TelcoSense/telcorain

Repository files navigation

TelcoRain

TelcoRain is a Python pipeline for estimating rainfall from commercial microwave link (CML) data. It reads link metadata from MariaDB, reads telemetry from InfluxDB, classifies wet and dry periods, estimates rainfall intensity on each link, interpolates the link values to spatial grids, and exports the results to PNG, JSON, NPY, and InfluxDB outputs.

The project is designed around a configurable processing pipeline driven by config.ini. The same core calculation code is used for realtime runs, historic backfills, and web-triggered jobs.

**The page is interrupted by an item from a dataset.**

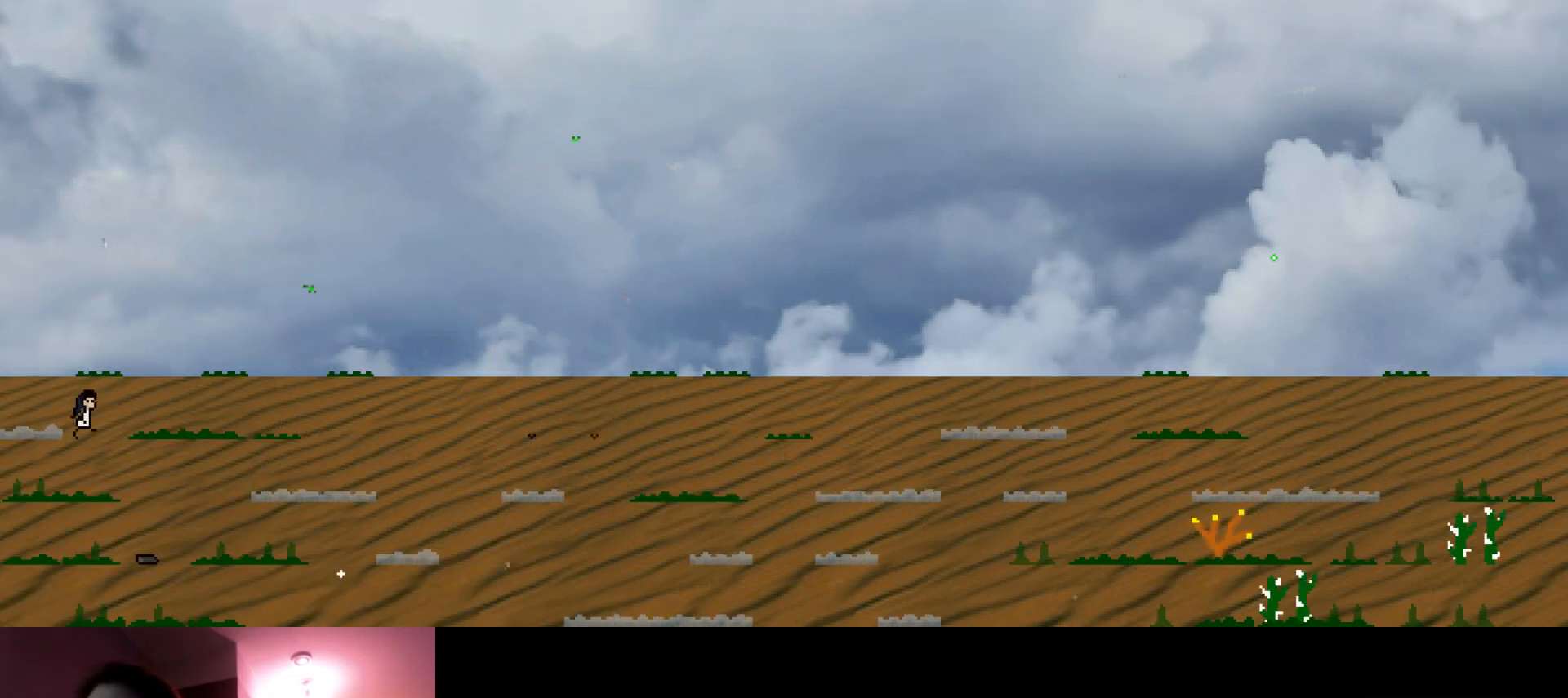
{"keys": ["right", "up"], "events": [[283, "s", "down"], [450, "s", "up"]]}
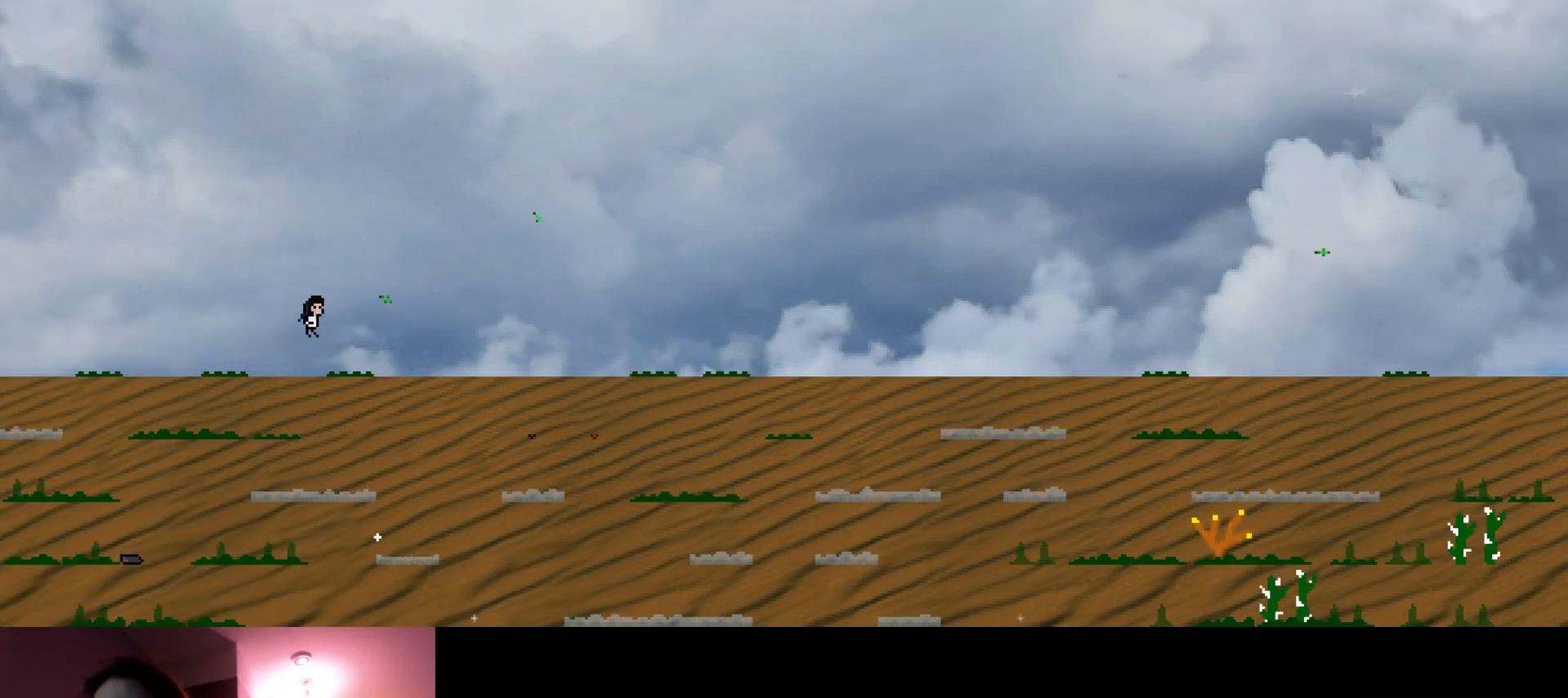
{"keys": ["right", "up"], "events": []}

The output is used in the TelcoSense platform.


What The Pipeline Does

  • Loads CML metadata from MariaDB.
  • Loads signal time series from InfluxDB 2.x.
  • Builds per-link datasets from the raw IP-based telemetry.
  • Performs optional wet/dry detection.
  • Applies optional temperature filtering or compensation.
  • Computes rainfall intensity R in mm/h.
  • Computes optional rolling hour-sum rainfall in mm.
  • Interpolates link values to a spatial grid using IDW.
  • Writes map products and time series outputs.

Main Features

  • Realtime processing loop for operational rainfall maps.
  • Historic processing mode for backfills and analysis.
  • Optional web-triggered calculation mode.
  • Threshold, rolling-statistics, and CNN/MLP wet-dry detection paths.
  • Optional temperature-aware signal filtering/compensation.
  • IDW interpolation in lon/lat or EPSG:3857 Mercator coordinates.
  • Geographic masking using GeoJSON.
  • PNG map rendering plus optional raw NPY grid export.
  • JSON sidecar metadata for downstream consumers.
  • InfluxDB export of link-level rainfall time series.

Processing Flow

MariaDB metadata or custom dataset
    |
    v
InfluxDB telemetry query or pycomlink dataset loader
    |
    v
load_calc_data_for_source()
    |
    v
convert_to_link_datasets()
    |
    v
wet/dry detection
    |
    v
rainfall estimation
    |
    v
optional hour-sum computation
    |
    v
generate_rainfields()
    |
    v
Writer

At a high level, the important stages are:

  • telcorain/dataprocessing.py: data loading and conversion from IP-level telemetry to CML datasets.
  • telcorain/procedures/wet_dry/: wet/dry classification logic.
  • telcorain/procedures/rain/rain_calculation.py: attenuation, WAA, and rain-rate computation.
  • telcorain/procedures/rain/rainfields_generation.py: spatial interpolation and hour-sum grids.
  • telcorain/writer.py: PNG, JSON, NPY, and InfluxDB output writing.

Execution Modes

Realtime mode

run_cli.py runs the operational loop.

Current realtime behavior:

  • Keeps an in-memory rolling raw-data buffer for the configured time window.
  • Fetches only an overlapping tail plus new samples instead of querying the full window every cycle.
  • Periodically forces a full raw-data refresh to resynchronize late or backfilled data.
  • Periodically reloads MariaDB metadata so added or removed links can be picked up without restarting.
  • Reuses a persistent writer instance so expensive static assets such as the polygon mask are cached.
  • Interpolates and writes only newly available timesteps instead of regenerating the full output window.

Typical loop:

  1. Cleanup old outputs if enabled.
  2. Refresh metadata when configured to do so.
  3. Fetch incremental InfluxDB data.
  4. Run rainfall calculation.
  5. Generate new rainfields.
  6. Write outputs for new timesteps.
  7. Sleep until the next cycle.

Historic mode

run_historic.py runs a one-shot calculation for a fixed time interval.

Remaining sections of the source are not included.